WORK TO COMPLETE: Rewrite each row with "buveur" in place of "alcoolique" and everything else left unchanged.

*** Opening MATERIAL PROVIDED ***

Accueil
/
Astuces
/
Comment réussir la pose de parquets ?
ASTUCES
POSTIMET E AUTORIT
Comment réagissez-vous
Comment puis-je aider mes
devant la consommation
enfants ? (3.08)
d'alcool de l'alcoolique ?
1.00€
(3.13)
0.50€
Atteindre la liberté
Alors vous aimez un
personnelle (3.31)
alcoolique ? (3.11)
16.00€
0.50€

*** Closing MATERIAL PROVIDED ***

SOLUTION BELOW:
Accueil
/
Astuces
/
Comment réussir la pose de parquets ?
ASTUCES
POSTIMET E AUTORIT
Comment réagissez-vous
Comment puis-je aider mes
devant la consommation
enfants ? (3.08)
d'alcool de l'buveur ?
1.00€
(3.13)
0.50€
Atteindre la liberté
Alors vous aimez un
personnelle (3.31)
buveur ? (3.11)
16.00€
0.50€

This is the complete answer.